Die Einspruchsfrist gegen die Bescheide beträgt einen Monat. Sie beginnt mit dem Ablauf des Tages, an dem der Bescheid bekannt gegeben worden ist. Bei Zusendung durch einfachen Brief gilt die Bekanntgabe mit dem dritten Tag nach Aufgabe zur Post als bewirkt, es sei denn, dass der Bescheid zu einem späteren Zeitpunkt zugegangen ist (§ 355 Abs. 1 AO). Einsprüche auf dieser Grundlage werden grundsätzlich nach dem Eingangsdatum abgearbeitet. Die Bearbeitung kann längere Zeit in Anspruch nehmen, wenn die Finanzbehörde durch ein hohes Eingangsaufkommen der Grundsteuerwerterklärungen unter einer großer Arbeitsbelastung steht.
  • Verfassungsrechtliche Einwände
Auf der anderen Seite stellt sich die Frage, ob die Berechnung oder Anwendung der Grundsteuer auf Grundlage des neuen Grundsteuergesetzes grundsätzlich Rechts- oder Verfassungswidrig ist.
Das Land Bremen hat das sogenannte Bundesmodell übernommen und nutzt nicht die Länderöffnungsklausel. Das Bundesmodell greift den Gedanken einer wertabhängigen Bemessungsgrundlage - die neben dem Wert des Bodens auch den Wert des aufstehenden Gebäudes berücksichtigt - auf und soll damit zu realitätsgerechten Grundstückswerten führen.
Gegen diese Sichtweise mehren sich verfassungsrechtliche Bedenken, die sich insbesondere gegen die mit dem Bundesmodell verbundene umfassende Typisierung der Bewertungsverfahren, der damit einhergehende Verletzung des Übermaßverbots und die Verletzung des Bestimmtheitsgebots richten.
Ob die Geltendmachung von verfassungsrechtlichen Bedenken in Einsprüchen zu deren Offenhaltung führt, ist nicht absehbar.

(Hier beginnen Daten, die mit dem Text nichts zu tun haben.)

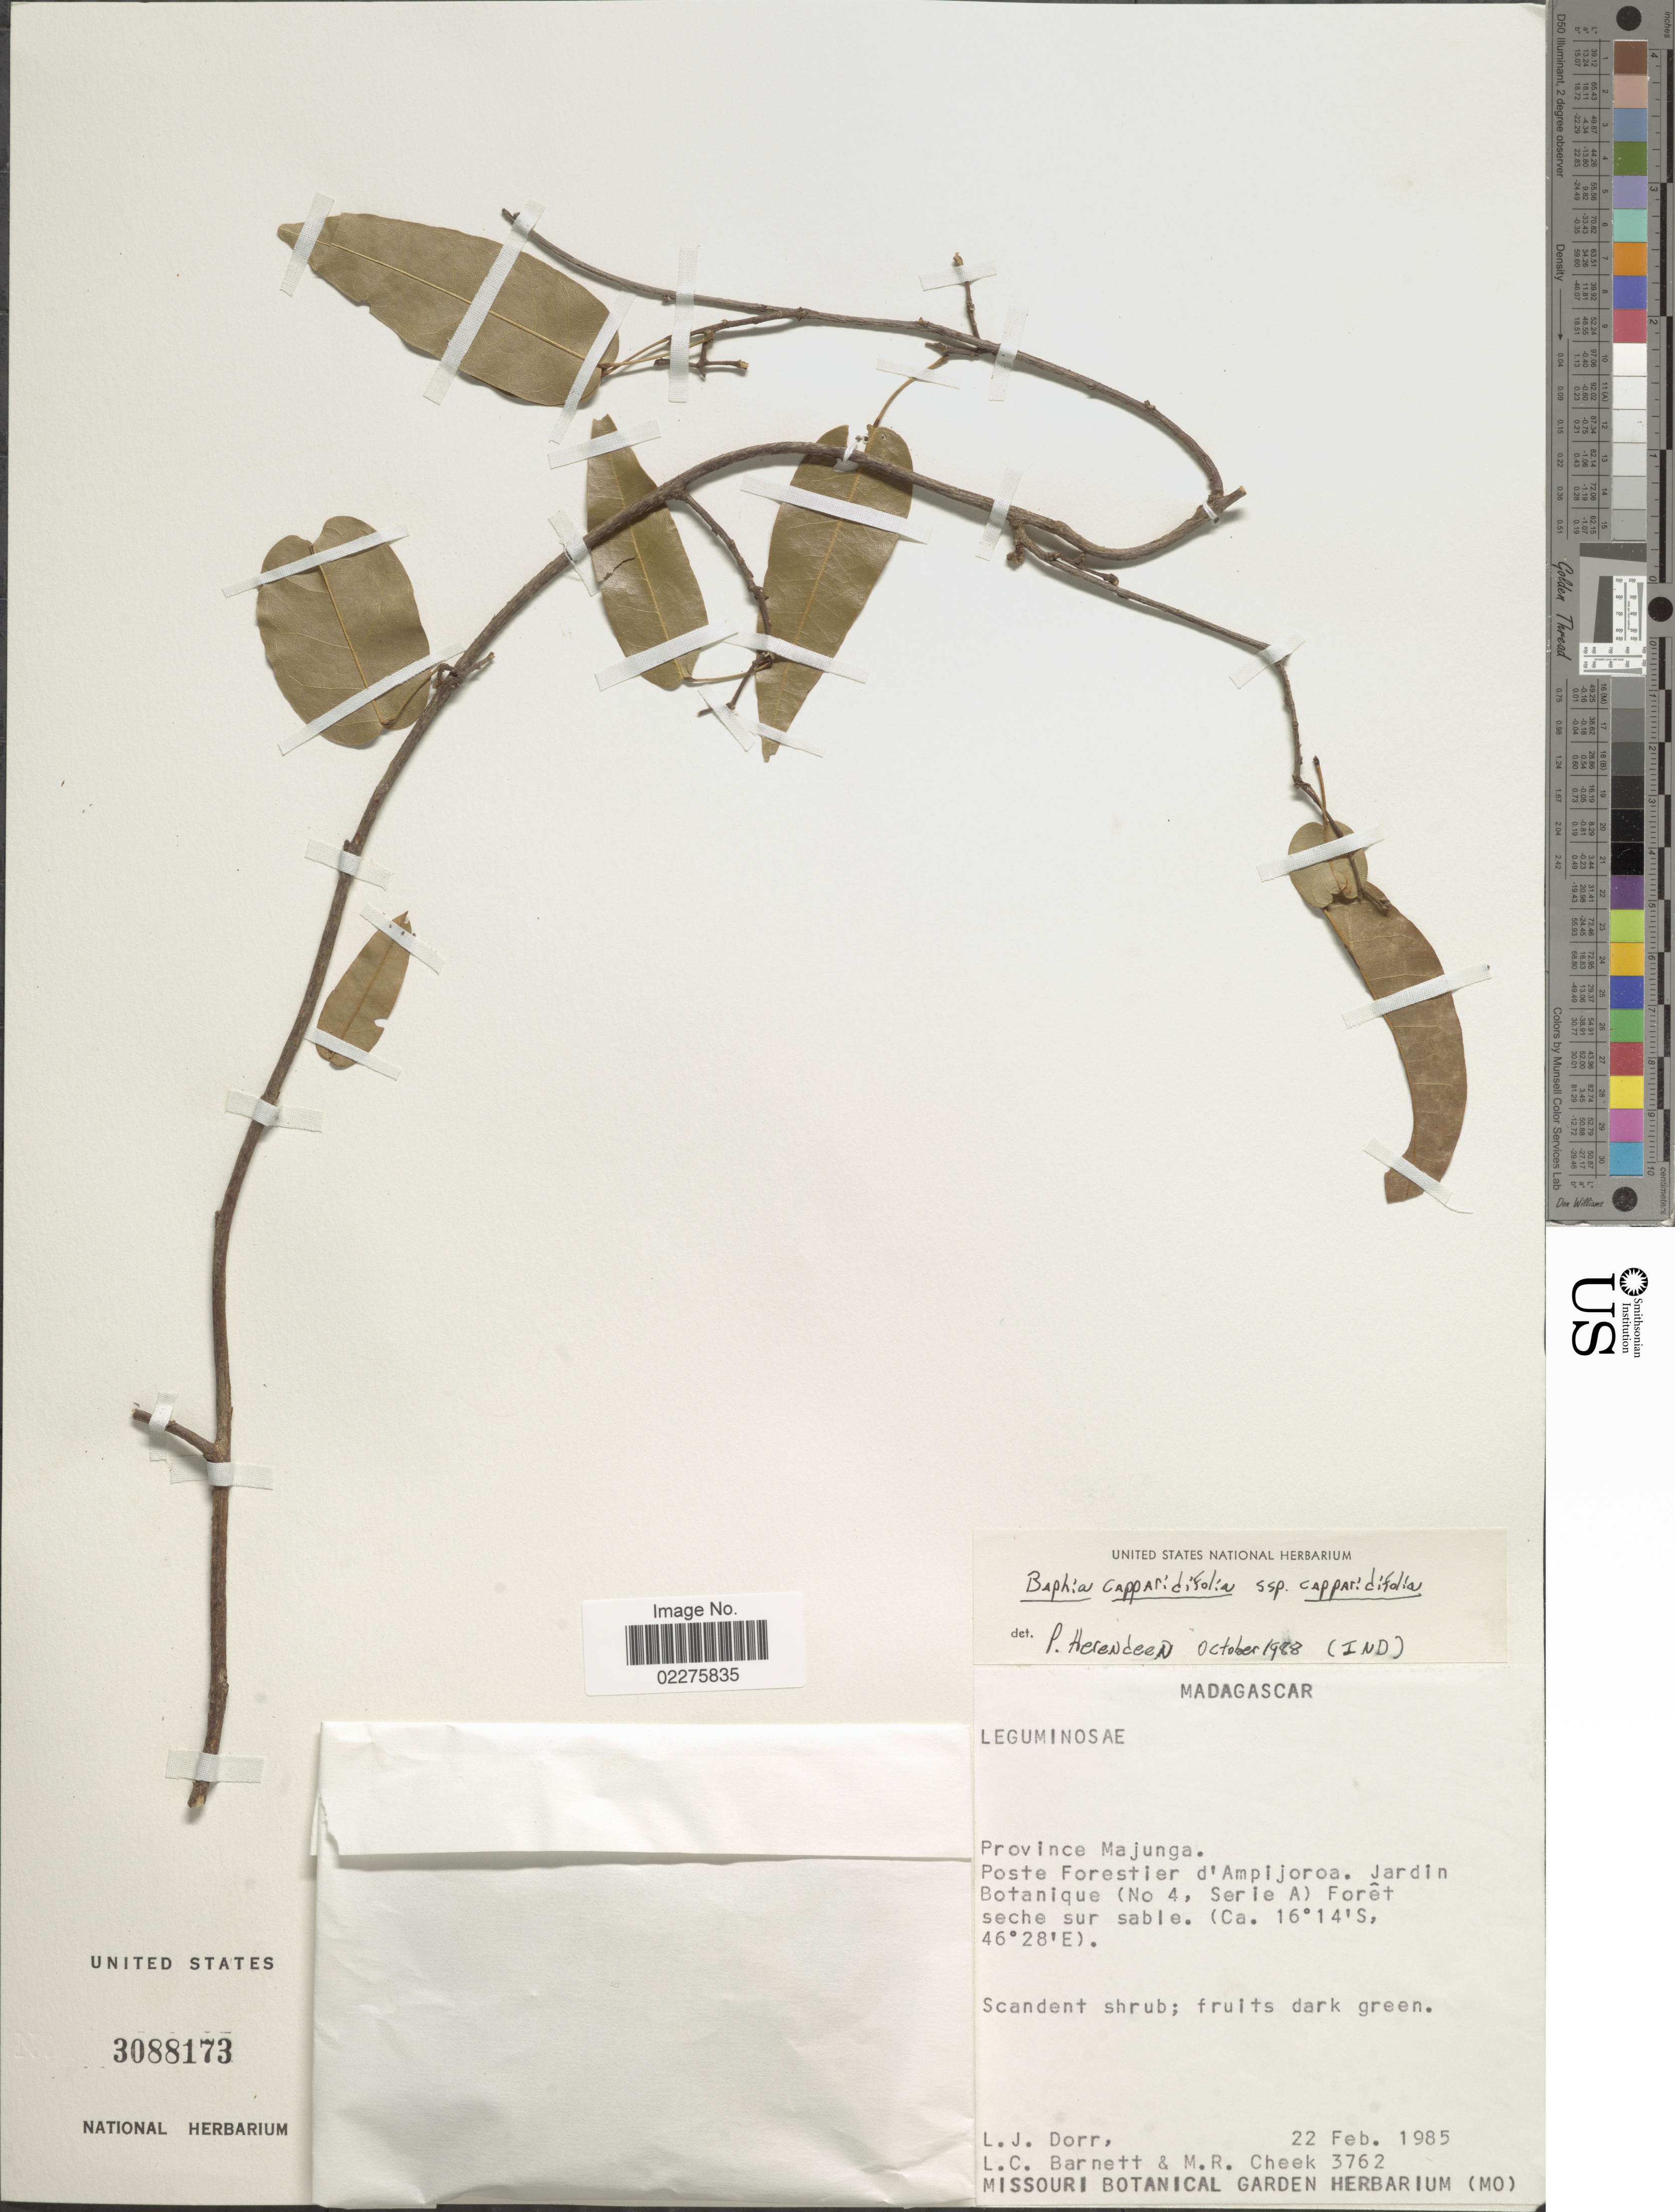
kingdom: Plantae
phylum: Tracheophyta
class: Magnoliopsida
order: Fabales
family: Fabaceae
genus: Baphia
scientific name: Baphia capparidifolia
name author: Baker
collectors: L. J. Dorr, L. C. Barnett & M. Cheek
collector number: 3762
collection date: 1985-02-22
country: Madagascar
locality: Province Majunga. Poste Forestier d'Ampijoroa. Jardin Botanique (No 4, Serie A)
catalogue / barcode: US 3088173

Die Finanzverwaltungen regen die Rücknahme des Einspruchs innerhalb einer gesetzten Frist an oder weisen Einsprüche mit verfassungsrechtlichen Begründungen regelmäßig unter Berufung auf ihre Bindung an gesetzliche Regelungen zurück, zumindest so lange keine Musterverfahren zur Verfassungsmäßigkeit des neuen Bewertungsverfahrens bei dem Gerichtshof der Europäischen Union, dem Bundesverfassungsgericht oder dem Bundesfinanzhof anhängig sind und der Einspruch hierauf gestützt wurde (§ 363 Abs. 2 Satz 2 AO).
Auf Grundlage von § 363 Abs. 2 Satz 1 AO könnte die Finanzbehörde das Verfahren aber auch mit Zustimmung des Einspruchsführers – die regelmäßig vermutet werden wird - ruhen lassen, wenn dies aus wichtigen Gründen zweckmäßig erscheint. Eine solche Situation wäre denkbar, wenn die Finanzbehörde mit einer Vielzahl von Einsprüchen überzogen würde. Auch die Aussetzung der Vollziehung wird nicht in Betracht kommen, da keine ernsthaften an der Rechtmäßigkeit der Verwaltungsakte bestehen.
Es ist derzeit nicht absehbar, ob das Bundesverfassungsgericht die Nichtigkeit des neuen Bewertungsregelungen feststellen würde oder unter Fortgeltung der Normen dem Gesetzgeber lediglich eine Frist zur Herstellung der Verfassungsmäßigkeit – einer dann künftig geltenden Rechtsage – setzen würde. 

Die Bindungswirkung

Wichtig ist das Vorgehen gegen fehlerhafte Bescheide vor dem Hintergrund der Regelungen in § 182 Abs. 1 Satz 1 und § 184 Abs. 1 der Abgabenordung (AO). Der Grundsteuerwertbescheid entfaltet gem. § 182 Abs. 1 Satz 1 AO, auch wenn er noch nicht unanfechtbar oder nicht rechtmäßig ist, als Grundlagenbescheid (§ 171 Abs. 10 Satz 1 AO) eine Bindungswirkung für den nachfolgenden Grundsteuermessbescheid. Der Grundsteuermessbescheid ist dann einerseits Folgebescheid für den Grundsteuerwertbescheid und andererseits gleichzeitig auch der Grundlagenbescheid für den späteren Grundsteuerbescheid, womit sich fehlerhafte Berechnungen direkt auf die Festsetzungshöhe des Grundsteuerbescheids auswirken.
Damit wird deutlich, dass materiell-rechtliche Fehler in den Bescheiden auf jeden Fall zur Abwehr fehlerhafter Grundsteuerbescheide durch Einspruch geltend gemacht werden sollten.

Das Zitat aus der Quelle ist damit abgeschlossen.